Папа рванулся к ней, снова обнял, прижал к себе, погладил по спине и успокаивал:

– Тише, тише, маленькая, – и гладил, гладил ее по спине и тихонько покачивал. – Все наладится. Все у нас будет хорошо, – и быстро распорядился: – Мам, дай ей водички и капель каких-нибудь.

– Да, да, Андрюша, – засуетилась бабушка и побежала на кухню.

– Ты поплачь, но без горечи, – говорил он Полине убаюкивающим голосом, – отпусти обиды, доченька. Мы с тобой переберемся в другую квартиру. Поживем вдвоем. Все у нас наладится.

– А как же она? – глухо в его грудь спросила Полина.

– И Катю не бросим, присмотрим, – пообещал папа. – Но жить с ней больше не будем.

Водички, принесенной бабушкой, Полина попила и капли в рюмке тоже выпила все махом, без возражений. Постояла еще так с папой и заявила вдруг:

– Я салата крабового хочу и утку, – напомнила всем про забытое угощение она.

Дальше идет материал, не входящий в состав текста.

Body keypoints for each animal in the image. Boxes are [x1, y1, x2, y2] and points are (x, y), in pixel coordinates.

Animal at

И обе бабульки засуетились вокруг внучки, обрадовались, все пошли в кухню и устроились там за столом, кормили Полину и смотрели на нее втроем жалостливо и одновременно умиротворенно, а бабушка Тома украдкой вытирала слезы.

Полина поела и заснула прямо за столом, с вилкой в руке. Откинулась на спинку стула и уснула. И проспала сутки.

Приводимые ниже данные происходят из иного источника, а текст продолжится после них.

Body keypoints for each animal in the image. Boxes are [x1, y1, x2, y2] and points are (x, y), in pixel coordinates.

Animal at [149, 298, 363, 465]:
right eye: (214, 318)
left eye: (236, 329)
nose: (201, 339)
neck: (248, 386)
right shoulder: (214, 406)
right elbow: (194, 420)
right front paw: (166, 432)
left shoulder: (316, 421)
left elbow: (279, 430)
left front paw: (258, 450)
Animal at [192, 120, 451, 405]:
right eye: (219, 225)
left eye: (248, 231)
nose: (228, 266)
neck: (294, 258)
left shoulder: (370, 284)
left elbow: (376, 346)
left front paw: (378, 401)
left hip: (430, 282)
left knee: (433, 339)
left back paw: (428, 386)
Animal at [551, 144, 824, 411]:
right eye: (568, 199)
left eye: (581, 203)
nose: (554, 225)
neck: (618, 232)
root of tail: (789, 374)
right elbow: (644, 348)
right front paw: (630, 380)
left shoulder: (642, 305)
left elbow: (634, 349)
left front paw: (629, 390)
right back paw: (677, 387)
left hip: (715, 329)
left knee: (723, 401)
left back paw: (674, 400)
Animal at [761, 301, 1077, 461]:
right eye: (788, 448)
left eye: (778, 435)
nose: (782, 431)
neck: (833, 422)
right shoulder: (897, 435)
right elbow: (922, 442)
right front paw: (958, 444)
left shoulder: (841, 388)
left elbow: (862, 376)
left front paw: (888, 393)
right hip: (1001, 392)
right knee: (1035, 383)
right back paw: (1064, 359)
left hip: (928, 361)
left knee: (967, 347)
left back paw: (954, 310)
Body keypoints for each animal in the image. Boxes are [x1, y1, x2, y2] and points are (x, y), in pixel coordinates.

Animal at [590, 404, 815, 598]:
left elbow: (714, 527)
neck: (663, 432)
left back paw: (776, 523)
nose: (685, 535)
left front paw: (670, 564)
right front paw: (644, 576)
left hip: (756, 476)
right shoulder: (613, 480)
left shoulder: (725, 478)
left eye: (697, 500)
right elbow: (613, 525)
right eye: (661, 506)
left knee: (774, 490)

А когда проснулась, они с папой сложили вещи и на первое время переехали к бабушке Ане. Мама начала их искать – через неделю: до этого дома не появлялась, на звонки не отвечала. А когда появилась, принялась звонить всем с утра до вечера, приходила, умоляла папу, опять каялась и становилась на колени.

Андрей Олегович поговорил с женой и предложил единственный возможный вариант – он кладет ее в больницу на серьезное лечение. Хотя и он, и обе бабушки уже прекрасно понимали, что все это бесполезно. Катя себя больной не считала и откровенно не понимала, о каком лечении идет речь. И уж тем более отказывалась ложиться в клинику.

Все. Без вариантов.

Один раз Андрей Олегович привел Полину в клинику неврозов к тому самому врачу, что лечил маму. Специально привел, чтобы доктор ей обстоятельно и подробно объяснил, что с его пациенткой происходит. И тот объяснил:

– Это тяжелое заболевание, эндорфинная зависимость, встречающаяся крайне редко. И увы, да, как правило, передающаяся по наследству. Дело в том, что когда человек находится в эйфории, у него вырабатывается так называемый гормон счастья, эндорфин, который и дает ощущение блаженства, радости. Как правило, больше всего такие гормоны вырабатываются во время секса, потребления вкусной еды, от любви к партнеру и от наркотических средств. У вашей же мамы, скажем так, сбой программы. Она испытывает огромное счастье, когда участвует в страстных отношениях с мужчиной, это целый букет: постоянный, безудержный секс, страстное влечение партнеров друг к другу и, как ни удивительно, ревность, скандалы, даже драки и примирения, главное, чтобы эмоции, чувства кипели, зашкаливали. Но как только она охладевает к партнеру, он ее больше не интересует и нужен другой объект. Так вот это практически не лечится. Вернее, мы, конечно, можем это излечить, но серьезным медикаментозным путем, в клинике. Можем без стационара сдерживать обострения постоянным приемом препаратов, но, во-первых, согласится ли больная их принимать, а во-вторых, кто будет следить за регулярным приемом лекарств. К тому же они имеют побочные эффекты. Одно могу четко рекомендовать: раз она категорически отказывается лечиться, ни в коем случае не жить рядом с ней, сама сгибнет и вас угробит. Контролируйте, помогайте, но издалека. А лучше оставьте в покое. Возможно, что болезнь отступит.